Problems and tasks:
1. Do these statements agree with the ME/CFS research passage below? Answer yes or no for each, and quote the deciding words. (a) BHC was included in all three NIH-funded ME/CFS Collaborative Centers grants. (b) BHC hosted the ME/CFS Clinician Coalition meetings in 2018, 2019 and 2020. (c) The haircut and wild socks began in January 2016.
2. Please summarize the ME/CFS research passage below in two sentences.
3. Write the next part of the ME/CFS research passage below, picking up after its final sentence.

In January 2016, I cut my hair and started wearing wild socks, vowing to do so until we had a biomarker. It must have worked [!] because in 2017 BHC was included in two of the three National Institutes of Health (NIH)-funded ME/CFS Collaborative Centers grants (Jackson Labs and Columbia’s Center for Solutions) with lofty goals to study pathogens, changes in the immune system, the microbiome, and metabolism. BHC screened, enrolled hundreds of research subjects, and sent biological specimens to the best scientists in the world. We also carried out an important study validating the use of the NASA Lean Test (biomarker!) to study cognitive changes (biomarker!) compared to healthy subjects. We have previously written about many of the publications that came from these efforts. While participating in this 5-year research grant, we hosted the ME/CFS Clinician Coalition meetings in 2018, 2019 and 2020, which led to a landmark widely accessed publication in the Mayo Clinic Proceedings on diagnosis and management of ME/CFS.

Data:
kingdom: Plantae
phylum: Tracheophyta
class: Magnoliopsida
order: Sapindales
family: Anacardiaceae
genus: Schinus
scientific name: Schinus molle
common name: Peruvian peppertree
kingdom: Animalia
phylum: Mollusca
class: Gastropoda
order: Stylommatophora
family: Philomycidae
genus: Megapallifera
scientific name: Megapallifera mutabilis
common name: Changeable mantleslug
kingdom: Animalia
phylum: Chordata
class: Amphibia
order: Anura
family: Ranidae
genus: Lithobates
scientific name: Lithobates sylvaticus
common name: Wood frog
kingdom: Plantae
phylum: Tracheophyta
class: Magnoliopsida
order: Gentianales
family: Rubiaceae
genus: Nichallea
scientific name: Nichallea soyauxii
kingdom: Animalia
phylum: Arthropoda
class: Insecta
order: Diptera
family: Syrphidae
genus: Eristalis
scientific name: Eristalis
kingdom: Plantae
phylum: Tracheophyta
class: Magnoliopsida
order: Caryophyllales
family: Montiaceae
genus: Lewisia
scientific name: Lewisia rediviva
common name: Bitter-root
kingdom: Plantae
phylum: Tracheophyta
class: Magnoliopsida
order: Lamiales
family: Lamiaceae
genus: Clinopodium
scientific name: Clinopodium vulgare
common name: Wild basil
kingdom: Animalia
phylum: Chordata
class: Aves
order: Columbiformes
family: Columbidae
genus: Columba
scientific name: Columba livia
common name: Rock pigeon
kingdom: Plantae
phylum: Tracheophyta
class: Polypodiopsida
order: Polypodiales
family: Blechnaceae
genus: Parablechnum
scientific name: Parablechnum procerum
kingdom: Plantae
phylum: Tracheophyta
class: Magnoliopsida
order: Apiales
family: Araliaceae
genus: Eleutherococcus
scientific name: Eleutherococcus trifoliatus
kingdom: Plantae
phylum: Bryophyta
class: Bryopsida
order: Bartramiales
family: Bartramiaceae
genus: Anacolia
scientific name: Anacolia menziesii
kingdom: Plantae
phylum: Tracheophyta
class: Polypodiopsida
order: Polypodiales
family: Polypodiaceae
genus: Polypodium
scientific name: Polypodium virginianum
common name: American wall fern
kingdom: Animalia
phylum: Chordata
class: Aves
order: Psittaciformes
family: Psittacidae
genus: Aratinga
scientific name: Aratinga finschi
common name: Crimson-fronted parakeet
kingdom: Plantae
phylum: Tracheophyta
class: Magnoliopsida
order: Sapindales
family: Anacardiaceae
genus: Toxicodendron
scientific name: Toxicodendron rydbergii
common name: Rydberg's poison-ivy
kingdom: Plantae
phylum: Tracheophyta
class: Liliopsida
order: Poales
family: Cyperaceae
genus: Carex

Task responses:
1.
(a) No: "BHC was included in two of the three National Institutes of Health (NIH)-funded ME/CFS Collaborative Centers grants"
(b) Yes: "we hosted the ME/CFS Clinician Coalition meetings in 2018, 2019 and 2020"
(c) Yes: "In January 2016, I cut my hair and started wearing wild socks"

2. In 2017, BHC joined two of the three NIH-funded ME/CFS Collaborative Centers grants, screening and enrolling hundreds of research subjects, sending biological specimens to leading scientists, and validating the NASA Lean Test for studying cognitive changes. During this 5-year grant it also hosted the ME/CFS Clinician Coalition meetings in 2018, 2019 and 2020, which led to a Mayo Clinic Proceedings publication on the diagnosis and management of ME/CFS.

3.
I believe these efforts [among many others] laid the groundwork for ME/CFS to become the foundation for understanding Long COVID. It has also opened the door for me to represent all of you at a national level, by participating in the RECOVER COVID Initiative (both biomarker and treatment trials) as a voice for ME/CFS.
Many are not aware that forward process continues within the National Institute of Neurologic Diseases and Stroke (NINDS) to advance scientific research on ME/CFS at the NIH. In 2018, I was on a Working Group charged with advising the National Advisory Neurological Disorders and Stroke Council (NANDSC) on how to best advance research on ME/CFS at the NIH. You can read the report here.
Now in 2023, with the worst chaos of the COVID pandemic behind us, additional steps will be taken to outline the future of ME/CFS research within the NIH.
Why am I telling you all of this? Because the work of BHC, and specifically your contributions to sustain BHC, have placed me in a position of trust from which I can be your advocate, speaking on behalf of people with ME/CFS and related conditions at the highest level as a clinical expert. When not supported by a specific research grant, my advocacy work above is almost completely supported by your donations. In addition, your donations support me when preparing educational materials, giving lectures, writing and editing research papers, and spending extra time with patients.
Thank you for your trust and support. I feel confident there will be substantial progress on all fronts in the next 1-2 years.
Happy New Year!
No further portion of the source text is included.